1. avatar says

    Yep, I understand the reason why you put long-term assets at a special category due to the advance payment to purchase those assets. And then, we just deduct the cost by using depreciation method so there’s nothing change with cash. However how to solve “Prepayment”. This account has the same procedure as long-term assets, hasn’t it? Should I put the expense of the year which is deducted from prepayment next to depreciation in Cash flow statement and use the amount of cash we recently credit to debit prepayment instead of the gap between two years to calculate the cash change ?

    • Avatar of johnmoffat says

      Prepayments are dealt with in exactly the same way as receivables. The change over the year is added to or subtracted from the accounting profit in order to arrive at the cash generated from operations.

      • avatar says

        Thank you very much :) Besides, There is a difference between the ACCA F3 paper and your lecture. In the paper Interest expense is stated in the category “Adjustment for” but in your lecture it is not. Is it a mistake of printing? Or just this example doesn’t need it? Thank you :)
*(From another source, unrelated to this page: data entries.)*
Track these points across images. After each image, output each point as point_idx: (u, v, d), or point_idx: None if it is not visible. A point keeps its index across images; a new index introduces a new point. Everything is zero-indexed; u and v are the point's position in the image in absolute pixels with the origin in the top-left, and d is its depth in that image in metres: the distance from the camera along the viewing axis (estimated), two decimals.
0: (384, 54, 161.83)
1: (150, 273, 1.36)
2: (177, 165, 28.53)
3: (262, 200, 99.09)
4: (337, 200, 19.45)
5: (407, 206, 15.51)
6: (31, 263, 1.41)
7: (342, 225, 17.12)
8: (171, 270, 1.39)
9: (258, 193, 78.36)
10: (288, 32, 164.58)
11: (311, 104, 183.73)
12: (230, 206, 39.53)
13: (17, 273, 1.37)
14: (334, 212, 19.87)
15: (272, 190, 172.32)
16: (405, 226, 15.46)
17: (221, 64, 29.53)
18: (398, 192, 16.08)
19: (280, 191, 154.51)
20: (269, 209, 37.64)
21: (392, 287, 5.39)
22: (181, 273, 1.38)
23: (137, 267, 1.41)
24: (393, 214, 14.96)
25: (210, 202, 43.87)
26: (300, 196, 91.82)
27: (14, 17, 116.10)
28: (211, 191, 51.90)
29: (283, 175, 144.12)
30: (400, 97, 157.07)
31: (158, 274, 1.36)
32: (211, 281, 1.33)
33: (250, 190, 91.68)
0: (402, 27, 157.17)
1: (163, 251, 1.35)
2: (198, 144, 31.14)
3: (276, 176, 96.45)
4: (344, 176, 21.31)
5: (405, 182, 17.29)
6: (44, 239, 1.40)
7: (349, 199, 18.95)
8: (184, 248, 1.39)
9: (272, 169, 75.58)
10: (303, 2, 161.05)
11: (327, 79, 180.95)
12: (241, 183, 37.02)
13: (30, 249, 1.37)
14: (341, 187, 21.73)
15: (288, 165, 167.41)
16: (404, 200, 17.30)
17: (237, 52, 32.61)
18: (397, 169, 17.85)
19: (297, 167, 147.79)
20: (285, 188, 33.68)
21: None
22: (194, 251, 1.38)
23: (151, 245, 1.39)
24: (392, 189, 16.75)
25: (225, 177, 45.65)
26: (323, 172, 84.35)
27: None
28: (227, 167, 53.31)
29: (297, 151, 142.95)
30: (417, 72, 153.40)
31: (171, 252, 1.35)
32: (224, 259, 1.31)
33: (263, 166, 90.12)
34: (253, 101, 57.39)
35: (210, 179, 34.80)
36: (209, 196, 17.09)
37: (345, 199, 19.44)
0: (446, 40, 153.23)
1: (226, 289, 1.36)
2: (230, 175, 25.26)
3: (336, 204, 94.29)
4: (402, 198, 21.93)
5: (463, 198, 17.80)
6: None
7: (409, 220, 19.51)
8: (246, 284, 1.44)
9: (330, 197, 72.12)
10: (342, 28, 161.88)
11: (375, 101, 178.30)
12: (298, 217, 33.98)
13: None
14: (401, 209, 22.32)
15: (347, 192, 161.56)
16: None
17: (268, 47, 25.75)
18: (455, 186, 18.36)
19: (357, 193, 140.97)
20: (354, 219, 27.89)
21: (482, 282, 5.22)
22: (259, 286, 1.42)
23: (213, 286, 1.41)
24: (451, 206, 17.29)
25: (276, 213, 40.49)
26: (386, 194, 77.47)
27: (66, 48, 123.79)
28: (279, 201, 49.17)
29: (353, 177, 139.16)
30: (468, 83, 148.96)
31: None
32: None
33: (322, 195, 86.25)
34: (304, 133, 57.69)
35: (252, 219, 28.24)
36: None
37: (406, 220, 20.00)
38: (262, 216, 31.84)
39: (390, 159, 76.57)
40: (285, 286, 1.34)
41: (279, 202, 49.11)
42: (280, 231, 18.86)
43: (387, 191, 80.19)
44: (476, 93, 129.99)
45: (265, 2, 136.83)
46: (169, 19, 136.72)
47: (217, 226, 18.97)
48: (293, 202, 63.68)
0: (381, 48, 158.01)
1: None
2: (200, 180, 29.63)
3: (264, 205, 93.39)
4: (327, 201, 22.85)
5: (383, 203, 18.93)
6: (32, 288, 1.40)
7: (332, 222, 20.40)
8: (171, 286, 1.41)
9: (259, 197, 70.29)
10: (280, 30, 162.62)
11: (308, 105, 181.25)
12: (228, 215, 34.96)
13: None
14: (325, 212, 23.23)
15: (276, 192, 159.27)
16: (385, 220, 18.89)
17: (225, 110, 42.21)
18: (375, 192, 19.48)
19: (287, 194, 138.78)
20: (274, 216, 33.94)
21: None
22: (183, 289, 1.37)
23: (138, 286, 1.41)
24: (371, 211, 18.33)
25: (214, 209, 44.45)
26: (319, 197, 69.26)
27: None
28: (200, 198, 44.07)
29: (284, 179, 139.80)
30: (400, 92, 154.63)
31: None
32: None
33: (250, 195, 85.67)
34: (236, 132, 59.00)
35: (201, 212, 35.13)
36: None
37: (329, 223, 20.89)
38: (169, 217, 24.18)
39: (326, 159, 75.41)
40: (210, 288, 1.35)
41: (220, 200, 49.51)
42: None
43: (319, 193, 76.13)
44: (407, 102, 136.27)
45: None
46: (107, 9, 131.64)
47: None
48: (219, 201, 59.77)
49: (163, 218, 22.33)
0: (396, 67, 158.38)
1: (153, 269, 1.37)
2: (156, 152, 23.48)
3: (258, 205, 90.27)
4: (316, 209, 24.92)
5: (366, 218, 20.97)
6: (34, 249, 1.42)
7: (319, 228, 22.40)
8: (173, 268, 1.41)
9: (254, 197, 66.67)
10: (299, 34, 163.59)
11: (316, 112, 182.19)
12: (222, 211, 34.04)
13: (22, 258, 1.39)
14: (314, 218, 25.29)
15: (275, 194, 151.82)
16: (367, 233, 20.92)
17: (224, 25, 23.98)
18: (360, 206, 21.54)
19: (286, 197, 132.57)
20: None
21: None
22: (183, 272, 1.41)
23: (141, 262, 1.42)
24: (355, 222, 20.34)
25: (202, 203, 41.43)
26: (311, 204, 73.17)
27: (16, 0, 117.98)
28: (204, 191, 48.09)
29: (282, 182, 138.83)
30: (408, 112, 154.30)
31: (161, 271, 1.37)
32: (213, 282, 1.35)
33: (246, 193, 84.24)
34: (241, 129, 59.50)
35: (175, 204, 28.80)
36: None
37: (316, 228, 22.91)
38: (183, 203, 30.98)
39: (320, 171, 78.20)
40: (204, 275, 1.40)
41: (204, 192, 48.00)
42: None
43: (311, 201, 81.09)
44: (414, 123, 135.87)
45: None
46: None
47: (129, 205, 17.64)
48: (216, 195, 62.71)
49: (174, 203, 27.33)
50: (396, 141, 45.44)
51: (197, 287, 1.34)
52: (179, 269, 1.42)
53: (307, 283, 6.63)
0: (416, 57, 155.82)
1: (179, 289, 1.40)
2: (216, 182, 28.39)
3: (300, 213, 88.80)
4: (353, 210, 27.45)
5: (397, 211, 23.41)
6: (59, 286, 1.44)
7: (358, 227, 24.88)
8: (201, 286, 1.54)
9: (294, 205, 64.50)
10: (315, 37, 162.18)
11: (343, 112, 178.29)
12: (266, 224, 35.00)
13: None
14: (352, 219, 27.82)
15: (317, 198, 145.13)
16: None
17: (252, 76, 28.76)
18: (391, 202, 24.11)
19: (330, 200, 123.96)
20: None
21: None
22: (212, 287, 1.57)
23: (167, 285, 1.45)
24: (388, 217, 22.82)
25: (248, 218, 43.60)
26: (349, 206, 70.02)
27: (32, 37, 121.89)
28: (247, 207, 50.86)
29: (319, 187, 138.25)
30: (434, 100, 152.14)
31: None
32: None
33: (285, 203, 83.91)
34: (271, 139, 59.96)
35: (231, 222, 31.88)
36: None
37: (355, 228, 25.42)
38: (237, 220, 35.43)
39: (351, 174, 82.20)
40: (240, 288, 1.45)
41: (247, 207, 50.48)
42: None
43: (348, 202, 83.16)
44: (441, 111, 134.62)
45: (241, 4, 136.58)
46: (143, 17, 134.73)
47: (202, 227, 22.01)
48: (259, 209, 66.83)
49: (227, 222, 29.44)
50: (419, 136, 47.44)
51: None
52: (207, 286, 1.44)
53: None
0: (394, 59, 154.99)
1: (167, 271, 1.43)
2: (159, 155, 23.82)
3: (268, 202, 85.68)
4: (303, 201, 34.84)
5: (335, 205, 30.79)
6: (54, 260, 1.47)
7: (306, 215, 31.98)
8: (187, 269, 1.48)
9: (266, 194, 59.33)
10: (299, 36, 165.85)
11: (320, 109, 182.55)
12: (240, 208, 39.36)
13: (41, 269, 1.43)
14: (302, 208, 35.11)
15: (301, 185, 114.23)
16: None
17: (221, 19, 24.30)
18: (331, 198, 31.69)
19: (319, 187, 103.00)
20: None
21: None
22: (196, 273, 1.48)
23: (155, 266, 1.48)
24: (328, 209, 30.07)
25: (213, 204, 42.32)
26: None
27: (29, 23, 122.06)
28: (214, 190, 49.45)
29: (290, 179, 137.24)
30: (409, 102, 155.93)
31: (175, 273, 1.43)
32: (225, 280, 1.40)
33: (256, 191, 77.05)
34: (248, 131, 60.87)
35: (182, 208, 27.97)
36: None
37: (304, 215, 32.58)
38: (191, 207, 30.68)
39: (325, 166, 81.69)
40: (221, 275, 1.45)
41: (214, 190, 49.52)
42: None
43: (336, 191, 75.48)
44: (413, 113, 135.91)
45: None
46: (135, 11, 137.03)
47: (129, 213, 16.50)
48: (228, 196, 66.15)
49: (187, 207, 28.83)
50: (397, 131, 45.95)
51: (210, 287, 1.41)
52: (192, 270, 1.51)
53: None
      • Avatar of johnmoffat says

        You can either start with the profit before tax and then immediately add back the interest expense, or you can start with the profit before interest and tax – both end up exactly the same.
        Whichever you do, the interest paid is subtracted at the end (along with dividends paid and tax paid) to get the cash generated from operating activities.

  2. avatar says

    Hi, my first comment ever on this website.

    How would i account for deferred tax, if it appears in the income statement and in NCL? would i approach it the same way Tax liabilities was approached ( T accounts method) in this video?